Doris K. Wu, Ph.D.

We rely on the inner ear, an intricate sensory organ, to hear and to maintain balance. Formation of this organ is a complex process that occurs in a precise temporal sequence. This temporal sequence is largely initiated by cues from tissues surrounding the ear primordium, followed by a cascade of molecular events within the ear tissue. Any missteps in this process will most likely result in some degree of dysfunction affecting the abilities to hear and maintain balance.

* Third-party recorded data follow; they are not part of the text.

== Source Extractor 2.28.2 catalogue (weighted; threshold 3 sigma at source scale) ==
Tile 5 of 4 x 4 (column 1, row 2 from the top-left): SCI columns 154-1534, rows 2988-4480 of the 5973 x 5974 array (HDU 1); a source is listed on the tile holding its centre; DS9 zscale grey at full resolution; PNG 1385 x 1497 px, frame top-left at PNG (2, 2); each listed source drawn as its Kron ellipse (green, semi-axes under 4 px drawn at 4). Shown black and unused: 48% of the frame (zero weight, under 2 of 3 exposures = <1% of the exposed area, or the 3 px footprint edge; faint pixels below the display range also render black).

The goal of the laboratory is to identify the molecular mechanisms underlying the formation of this complex structure. Using mouse, chicken, and zebrafish as animal models, we focus on identifying the external cues that instruct the ear rudiment about its positional information—for example, where to form the cochlea (hearing apparatus) versus the semi-circular canals (non-sensory vestibular structures). Another focus of the laboratory is to determine the cascades of events induced by external cues, which specify all aspects of inner ear development including the three primary cell types (neural, sensory, and nonsensory) of the ear rudiment and the identity of each sensory structure and the types of sensory hair cells and polarity within. By understanding the normal development of the inner ear at a molecular level, we may help to design better strategies to alleviate hearing and balancing disorders.

Dr. Wu received her bachelor's degree from the University of Wisconsin at Stevens Point, her master’s degree from the Department of Physiology at the University of Southern California, and her Ph.D. from the Department of Anatomy (currently the Department of Neurobiology) at the University of California at Los Angeles (UCLA). She received her postdoctoral training from the Mental Retardation Center (now the Intellectual and Developmental Disabilities Research Center) at UCLA and the Department of Genetics at Harvard Medical School. She joined the NIDCD in 1993 and has published many papers on the molecular mechanisms underlying inner ear development.